**TASK INSTRUCTIONS**
When the string "prăbușit" occurs in a line of the records, show that line.

**ENTRIES SHOWN**
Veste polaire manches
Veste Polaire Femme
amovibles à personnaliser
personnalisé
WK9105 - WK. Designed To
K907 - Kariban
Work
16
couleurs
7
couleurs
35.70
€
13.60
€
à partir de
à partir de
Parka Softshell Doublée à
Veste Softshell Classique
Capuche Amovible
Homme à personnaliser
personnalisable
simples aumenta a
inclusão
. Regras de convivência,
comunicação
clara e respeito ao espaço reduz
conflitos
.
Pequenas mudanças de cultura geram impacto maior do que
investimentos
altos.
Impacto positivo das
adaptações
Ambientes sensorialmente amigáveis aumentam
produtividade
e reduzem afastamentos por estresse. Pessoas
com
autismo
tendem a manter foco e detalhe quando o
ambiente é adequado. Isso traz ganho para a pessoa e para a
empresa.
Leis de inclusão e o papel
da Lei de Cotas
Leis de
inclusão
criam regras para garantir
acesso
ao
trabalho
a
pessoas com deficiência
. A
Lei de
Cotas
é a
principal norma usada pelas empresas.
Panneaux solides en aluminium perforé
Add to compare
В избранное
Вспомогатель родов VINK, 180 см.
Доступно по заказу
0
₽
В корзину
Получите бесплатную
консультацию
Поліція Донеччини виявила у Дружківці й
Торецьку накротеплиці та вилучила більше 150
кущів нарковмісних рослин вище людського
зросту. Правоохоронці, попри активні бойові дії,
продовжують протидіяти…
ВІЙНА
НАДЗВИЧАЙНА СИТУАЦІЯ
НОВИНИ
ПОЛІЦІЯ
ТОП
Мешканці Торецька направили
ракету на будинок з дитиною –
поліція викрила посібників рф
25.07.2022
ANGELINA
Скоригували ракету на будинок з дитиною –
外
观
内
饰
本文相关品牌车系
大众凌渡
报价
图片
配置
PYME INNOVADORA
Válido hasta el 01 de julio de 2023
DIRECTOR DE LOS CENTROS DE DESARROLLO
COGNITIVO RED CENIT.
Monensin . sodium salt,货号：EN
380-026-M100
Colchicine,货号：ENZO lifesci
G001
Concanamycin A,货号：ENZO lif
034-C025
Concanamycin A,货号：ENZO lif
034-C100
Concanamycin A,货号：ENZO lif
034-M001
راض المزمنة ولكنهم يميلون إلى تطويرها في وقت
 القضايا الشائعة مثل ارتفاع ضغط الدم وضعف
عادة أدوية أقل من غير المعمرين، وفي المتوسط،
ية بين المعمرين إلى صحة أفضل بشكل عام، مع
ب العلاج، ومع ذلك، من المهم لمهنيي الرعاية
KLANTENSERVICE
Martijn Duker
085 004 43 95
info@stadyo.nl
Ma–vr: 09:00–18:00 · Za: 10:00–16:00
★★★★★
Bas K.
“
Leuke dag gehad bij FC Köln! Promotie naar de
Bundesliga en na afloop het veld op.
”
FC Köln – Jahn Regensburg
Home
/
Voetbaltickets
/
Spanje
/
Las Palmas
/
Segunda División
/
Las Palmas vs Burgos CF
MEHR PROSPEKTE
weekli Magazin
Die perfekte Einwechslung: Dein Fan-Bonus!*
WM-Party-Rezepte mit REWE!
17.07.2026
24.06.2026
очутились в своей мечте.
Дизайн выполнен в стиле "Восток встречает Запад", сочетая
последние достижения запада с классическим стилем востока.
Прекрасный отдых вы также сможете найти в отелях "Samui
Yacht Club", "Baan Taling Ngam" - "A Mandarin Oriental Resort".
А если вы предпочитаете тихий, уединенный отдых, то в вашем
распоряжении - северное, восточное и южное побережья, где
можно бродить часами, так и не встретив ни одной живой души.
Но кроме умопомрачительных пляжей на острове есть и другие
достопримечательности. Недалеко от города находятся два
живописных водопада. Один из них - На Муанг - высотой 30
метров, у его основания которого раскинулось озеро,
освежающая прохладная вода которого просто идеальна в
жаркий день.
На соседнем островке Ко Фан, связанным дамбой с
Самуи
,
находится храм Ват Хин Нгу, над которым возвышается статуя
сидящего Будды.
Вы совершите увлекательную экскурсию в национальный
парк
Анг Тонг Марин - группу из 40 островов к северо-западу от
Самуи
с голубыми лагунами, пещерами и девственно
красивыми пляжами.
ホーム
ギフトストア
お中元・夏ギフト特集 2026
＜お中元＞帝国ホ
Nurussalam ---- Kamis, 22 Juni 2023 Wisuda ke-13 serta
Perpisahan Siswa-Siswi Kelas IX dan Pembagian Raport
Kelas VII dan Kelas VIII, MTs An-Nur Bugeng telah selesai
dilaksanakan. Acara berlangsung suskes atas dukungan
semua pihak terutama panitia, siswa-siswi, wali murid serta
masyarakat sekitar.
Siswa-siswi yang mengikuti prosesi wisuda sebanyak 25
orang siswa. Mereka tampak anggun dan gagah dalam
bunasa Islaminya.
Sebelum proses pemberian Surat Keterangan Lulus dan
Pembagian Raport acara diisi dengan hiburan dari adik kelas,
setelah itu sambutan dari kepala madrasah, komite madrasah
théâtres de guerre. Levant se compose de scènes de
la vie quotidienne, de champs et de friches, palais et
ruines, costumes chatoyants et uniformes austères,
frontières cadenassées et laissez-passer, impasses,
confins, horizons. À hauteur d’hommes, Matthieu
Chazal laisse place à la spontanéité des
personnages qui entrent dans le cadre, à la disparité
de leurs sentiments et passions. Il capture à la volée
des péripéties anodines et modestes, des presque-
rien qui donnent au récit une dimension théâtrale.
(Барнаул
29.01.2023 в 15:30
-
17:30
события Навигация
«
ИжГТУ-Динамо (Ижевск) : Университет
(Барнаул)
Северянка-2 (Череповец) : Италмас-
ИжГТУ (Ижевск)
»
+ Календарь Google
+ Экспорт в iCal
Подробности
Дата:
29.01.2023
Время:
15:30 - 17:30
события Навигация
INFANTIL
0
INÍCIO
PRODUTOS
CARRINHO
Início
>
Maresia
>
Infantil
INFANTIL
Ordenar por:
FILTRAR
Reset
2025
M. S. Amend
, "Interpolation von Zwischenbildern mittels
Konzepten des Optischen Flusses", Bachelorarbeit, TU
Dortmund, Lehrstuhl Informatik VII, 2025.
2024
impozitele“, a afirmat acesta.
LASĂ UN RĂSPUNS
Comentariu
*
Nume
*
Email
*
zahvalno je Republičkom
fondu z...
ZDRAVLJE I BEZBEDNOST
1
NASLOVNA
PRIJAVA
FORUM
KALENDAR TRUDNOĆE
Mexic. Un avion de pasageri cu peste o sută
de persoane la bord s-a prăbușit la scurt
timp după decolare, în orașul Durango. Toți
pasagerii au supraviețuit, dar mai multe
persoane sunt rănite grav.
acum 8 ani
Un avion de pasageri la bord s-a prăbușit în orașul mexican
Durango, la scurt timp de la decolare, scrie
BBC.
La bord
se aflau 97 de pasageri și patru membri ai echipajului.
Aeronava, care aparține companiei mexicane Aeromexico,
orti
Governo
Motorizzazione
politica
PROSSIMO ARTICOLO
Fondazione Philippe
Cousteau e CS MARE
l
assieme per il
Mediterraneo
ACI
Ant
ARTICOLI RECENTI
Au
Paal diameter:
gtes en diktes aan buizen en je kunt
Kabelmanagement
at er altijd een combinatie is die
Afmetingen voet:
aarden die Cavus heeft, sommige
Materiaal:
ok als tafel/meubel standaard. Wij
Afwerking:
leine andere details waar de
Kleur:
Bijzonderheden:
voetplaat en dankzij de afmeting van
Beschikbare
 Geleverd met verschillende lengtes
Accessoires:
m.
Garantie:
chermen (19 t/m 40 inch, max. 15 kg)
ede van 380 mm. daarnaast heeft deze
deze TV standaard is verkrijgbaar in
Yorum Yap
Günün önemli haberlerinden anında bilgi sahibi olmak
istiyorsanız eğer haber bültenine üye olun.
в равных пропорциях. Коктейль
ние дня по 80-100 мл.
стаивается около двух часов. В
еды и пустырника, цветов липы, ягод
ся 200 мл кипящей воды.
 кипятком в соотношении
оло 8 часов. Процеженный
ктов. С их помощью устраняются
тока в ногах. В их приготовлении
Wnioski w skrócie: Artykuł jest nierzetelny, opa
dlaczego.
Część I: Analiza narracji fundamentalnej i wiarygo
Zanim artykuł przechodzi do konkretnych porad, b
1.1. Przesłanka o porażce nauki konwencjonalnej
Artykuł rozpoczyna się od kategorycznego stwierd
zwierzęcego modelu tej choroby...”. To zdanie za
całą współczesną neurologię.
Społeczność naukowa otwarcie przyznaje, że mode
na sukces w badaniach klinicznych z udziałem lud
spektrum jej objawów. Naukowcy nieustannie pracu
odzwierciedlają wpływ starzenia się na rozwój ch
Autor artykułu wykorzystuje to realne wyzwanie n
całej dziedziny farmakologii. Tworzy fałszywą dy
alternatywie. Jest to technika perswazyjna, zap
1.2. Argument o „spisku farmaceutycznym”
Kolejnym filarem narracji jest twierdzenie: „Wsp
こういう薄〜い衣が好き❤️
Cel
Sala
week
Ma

**REPLY**
de persoane la bord s-a prăbușit la scurt
Un avion de pasageri la bord s-a prăbușit în orașul mexican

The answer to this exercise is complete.